WORK INSTRUCTION » Please copy out every line of the rows below verbatim, leaving the pictures out of your answer.
=== Begin Enclosure ===
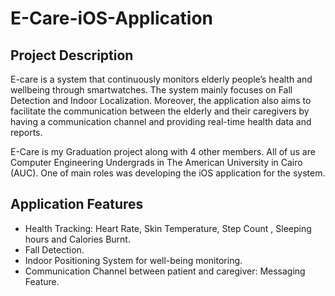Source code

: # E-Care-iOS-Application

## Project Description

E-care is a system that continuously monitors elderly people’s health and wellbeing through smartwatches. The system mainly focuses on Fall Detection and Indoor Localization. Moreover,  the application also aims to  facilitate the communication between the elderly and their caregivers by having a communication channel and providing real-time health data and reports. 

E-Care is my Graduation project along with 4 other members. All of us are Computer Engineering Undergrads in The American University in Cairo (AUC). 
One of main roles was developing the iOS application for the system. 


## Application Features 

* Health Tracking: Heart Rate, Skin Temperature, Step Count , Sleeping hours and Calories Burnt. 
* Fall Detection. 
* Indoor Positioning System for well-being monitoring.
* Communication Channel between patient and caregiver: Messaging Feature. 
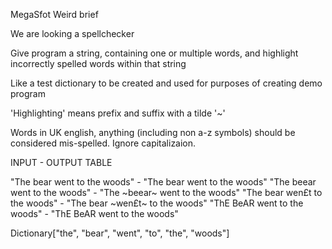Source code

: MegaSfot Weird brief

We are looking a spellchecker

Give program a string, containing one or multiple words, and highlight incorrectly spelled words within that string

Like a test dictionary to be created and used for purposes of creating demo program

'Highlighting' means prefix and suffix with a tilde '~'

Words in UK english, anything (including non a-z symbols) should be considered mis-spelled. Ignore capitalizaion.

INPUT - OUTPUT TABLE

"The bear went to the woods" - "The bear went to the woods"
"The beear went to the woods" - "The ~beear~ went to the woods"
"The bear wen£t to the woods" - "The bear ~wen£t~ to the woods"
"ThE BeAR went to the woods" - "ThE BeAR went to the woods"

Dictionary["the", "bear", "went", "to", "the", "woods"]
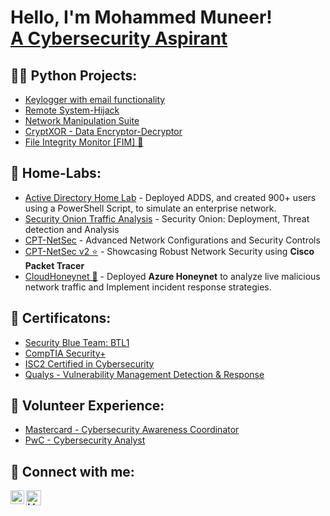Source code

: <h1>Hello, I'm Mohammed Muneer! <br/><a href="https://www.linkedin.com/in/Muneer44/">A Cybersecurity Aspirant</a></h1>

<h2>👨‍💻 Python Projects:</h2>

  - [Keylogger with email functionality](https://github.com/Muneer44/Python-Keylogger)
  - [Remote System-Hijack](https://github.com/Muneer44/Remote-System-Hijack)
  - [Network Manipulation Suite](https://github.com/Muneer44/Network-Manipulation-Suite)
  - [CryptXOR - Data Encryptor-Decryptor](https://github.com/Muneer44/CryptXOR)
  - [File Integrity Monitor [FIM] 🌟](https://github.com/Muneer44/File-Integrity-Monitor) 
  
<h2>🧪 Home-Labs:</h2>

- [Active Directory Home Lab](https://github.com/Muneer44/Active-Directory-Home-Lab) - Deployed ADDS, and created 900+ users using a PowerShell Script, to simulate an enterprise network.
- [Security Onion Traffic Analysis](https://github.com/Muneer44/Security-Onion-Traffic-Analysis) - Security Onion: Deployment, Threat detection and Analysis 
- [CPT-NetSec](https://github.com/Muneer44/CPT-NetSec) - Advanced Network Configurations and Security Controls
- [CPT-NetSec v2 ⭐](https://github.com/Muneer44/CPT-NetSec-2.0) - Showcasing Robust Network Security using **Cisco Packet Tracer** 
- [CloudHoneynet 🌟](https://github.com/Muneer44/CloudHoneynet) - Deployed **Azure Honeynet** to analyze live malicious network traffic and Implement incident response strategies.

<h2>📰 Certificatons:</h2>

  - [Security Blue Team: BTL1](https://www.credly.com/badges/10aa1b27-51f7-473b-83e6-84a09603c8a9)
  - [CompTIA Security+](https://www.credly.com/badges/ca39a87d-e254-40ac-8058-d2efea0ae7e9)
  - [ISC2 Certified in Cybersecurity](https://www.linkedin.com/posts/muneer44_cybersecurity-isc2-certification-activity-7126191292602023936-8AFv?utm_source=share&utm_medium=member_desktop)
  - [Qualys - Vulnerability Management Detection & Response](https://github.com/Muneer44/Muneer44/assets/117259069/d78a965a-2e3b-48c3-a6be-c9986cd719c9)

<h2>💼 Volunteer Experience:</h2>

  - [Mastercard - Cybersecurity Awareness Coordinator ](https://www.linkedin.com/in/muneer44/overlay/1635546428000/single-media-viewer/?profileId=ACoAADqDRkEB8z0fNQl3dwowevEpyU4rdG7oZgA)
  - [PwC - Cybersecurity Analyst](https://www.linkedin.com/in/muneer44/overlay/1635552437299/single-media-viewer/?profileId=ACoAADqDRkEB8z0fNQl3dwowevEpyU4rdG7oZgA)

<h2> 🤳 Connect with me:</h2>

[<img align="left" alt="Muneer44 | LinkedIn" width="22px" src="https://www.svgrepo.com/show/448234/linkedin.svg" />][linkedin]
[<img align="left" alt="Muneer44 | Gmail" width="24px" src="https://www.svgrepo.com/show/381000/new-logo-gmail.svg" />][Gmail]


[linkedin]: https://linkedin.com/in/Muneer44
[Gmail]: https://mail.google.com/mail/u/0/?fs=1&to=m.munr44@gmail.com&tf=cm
=== End Enclosure ===
SOLUTION BELOW »
Source code

: # E-Care-iOS-Application

## Project Description

E-care is a system that continuously monitors elderly people’s health and wellbeing through smartwatches. The system mainly focuses on Fall Detection and Indoor Localization. Moreover,  the application also aims to  facilitate the communication between the elderly and their caregivers by having a communication channel and providing real-time health data and reports. 

E-Care is my Graduation project along with 4 other members. All of us are Computer Engineering Undergrads in The American University in Cairo (AUC). 
One of main roles was developing the iOS application for the system. 


## Application Features 

* Health Tracking: Heart Rate, Skin Temperature, Step Count , Sleeping hours and Calories Burnt. 
* Fall Detection. 
* Indoor Positioning System for well-being monitoring.
* Communication Channel between patient and caregiver: Messaging Feature. 
Source code

: MegaSfot Weird brief

We are looking a spellchecker

Give program a string, containing one or multiple words, and highlight incorrectly spelled words within that string

Like a test dictionary to be created and used for purposes of creating demo program

'Highlighting' means prefix and suffix with a tilde '~'

Words in UK english, anything (including non a-z symbols) should be considered mis-spelled. Ignore capitalizaion.

INPUT - OUTPUT TABLE

"The bear went to the woods" - "The bear went to the woods"
"The beear went to the woods" - "The ~beear~ went to the woods"
"The bear wen£t to the woods" - "The bear ~wen£t~ to the woods"
"ThE BeAR went to the woods" - "ThE BeAR went to the woods"

Dictionary["the", "bear", "went", "to", "the", "woods"]
Source code

: <h1>Hello, I'm Mohammed Muneer! <br/><a href="https://www.linkedin.com/in/Muneer44/">A Cybersecurity Aspirant</a></h1>

<h2>👨‍💻 Python Projects:</h2>

  - [Keylogger with email functionality](https://github.com/Muneer44/Python-Keylogger)
  - [Remote System-Hijack](https://github.com/Muneer44/Remote-System-Hijack)
  - [Network Manipulation Suite](https://github.com/Muneer44/Network-Manipulation-Suite)
  - [CryptXOR - Data Encryptor-Decryptor](https://github.com/Muneer44/CryptXOR)
  - [File Integrity Monitor [FIM] 🌟](https://github.com/Muneer44/File-Integrity-Monitor) 
  
<h2>🧪 Home-Labs:</h2>

- [Active Directory Home Lab](https://github.com/Muneer44/Active-Directory-Home-Lab) - Deployed ADDS, and created 900+ users using a PowerShell Script, to simulate an enterprise network.
- [Security Onion Traffic Analysis](https://github.com/Muneer44/Security-Onion-Traffic-Analysis) - Security Onion: Deployment, Threat detection and Analysis 
- [CPT-NetSec](https://github.com/Muneer44/CPT-NetSec) - Advanced Network Configurations and Security Controls
- [CPT-NetSec v2 ⭐](https://github.com/Muneer44/CPT-NetSec-2.0) - Showcasing Robust Network Security using **Cisco Packet Tracer** 
- [CloudHoneynet 🌟](https://github.com/Muneer44/CloudHoneynet) - Deployed **Azure Honeynet** to analyze live malicious network traffic and Implement incident response strategies.

<h2>📰 Certificatons:</h2>

  - [Security Blue Team: BTL1](https://www.credly.com/badges/10aa1b27-51f7-473b-83e6-84a09603c8a9)
  - [CompTIA Security+](https://www.credly.com/badges/ca39a87d-e254-40ac-8058-d2efea0ae7e9)
  - [ISC2 Certified in Cybersecurity](https://www.linkedin.com/posts/muneer44_cybersecurity-isc2-certification-activity-7126191292602023936-8AFv?utm_source=share&utm_medium=member_desktop)
  - [Qualys - Vulnerability Management Detection & Response](https://github.com/Muneer44/Muneer44/assets/117259069/d78a965a-2e3b-48c3-a6be-c9986cd719c9)

<h2>💼 Volunteer Experience:</h2>

  - [Mastercard - Cybersecurity Awareness Coordinator ](https://www.linkedin.com/in/muneer44/overlay/1635546428000/single-media-viewer/?profileId=ACoAADqDRkEB8z0fNQl3dwowevEpyU4rdG7oZgA)
  - [PwC - Cybersecurity Analyst](https://www.linkedin.com/in/muneer44/overlay/1635552437299/single-media-viewer/?profileId=ACoAADqDRkEB8z0fNQl3dwowevEpyU4rdG7oZgA)

<h2> 🤳 Connect with me:</h2>

[<img align="left" alt="Muneer44 | LinkedIn" width="22px" src="https://www.svgrepo.com/show/448234/linkedin.svg" />][linkedin]
[<img align="left" alt="Muneer44 | Gmail" width="24px" src="https://www.svgrepo.com/show/381000/new-logo-gmail.svg" />][Gmail]


[linkedin]: https://linkedin.com/in/Muneer44
[Gmail]: https://mail.google.com/mail/u/0/?fs=1&to=m.munr44@gmail.com&tf=cm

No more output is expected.